Exercise description: Below is some data. Retype exactly the lines starting at the one with "DISTRIBUIDORES OFICIALES EN COLOMBIA" and ending at the one with "RELOJ PARA HOMBRE".

Saved data entries:
··········
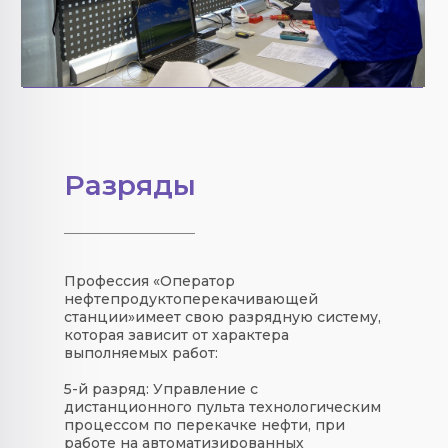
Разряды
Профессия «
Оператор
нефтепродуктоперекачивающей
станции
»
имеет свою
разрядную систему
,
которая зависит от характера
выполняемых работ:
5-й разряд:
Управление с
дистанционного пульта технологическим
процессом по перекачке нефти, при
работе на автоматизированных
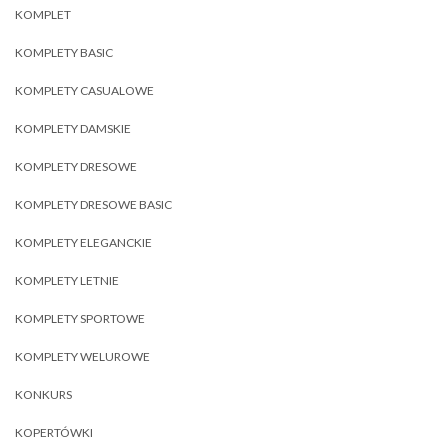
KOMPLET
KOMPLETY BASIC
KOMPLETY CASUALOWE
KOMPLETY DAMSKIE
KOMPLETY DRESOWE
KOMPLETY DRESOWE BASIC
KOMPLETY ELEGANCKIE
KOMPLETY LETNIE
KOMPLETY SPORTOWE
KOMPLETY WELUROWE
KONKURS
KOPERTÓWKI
··········
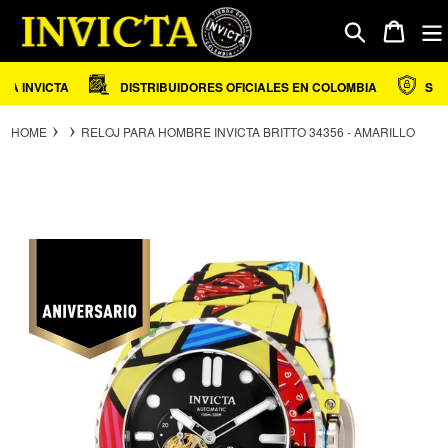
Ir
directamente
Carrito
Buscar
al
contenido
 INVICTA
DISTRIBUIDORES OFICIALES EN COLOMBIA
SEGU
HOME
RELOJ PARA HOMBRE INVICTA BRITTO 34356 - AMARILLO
··········
Output below:
DISTRIBUIDORES OFICIALES EN COLOMBIA
SEGU
HOME
RELOJ PARA HOMBRE INVICTA BRITTO 34356 - AMARILLO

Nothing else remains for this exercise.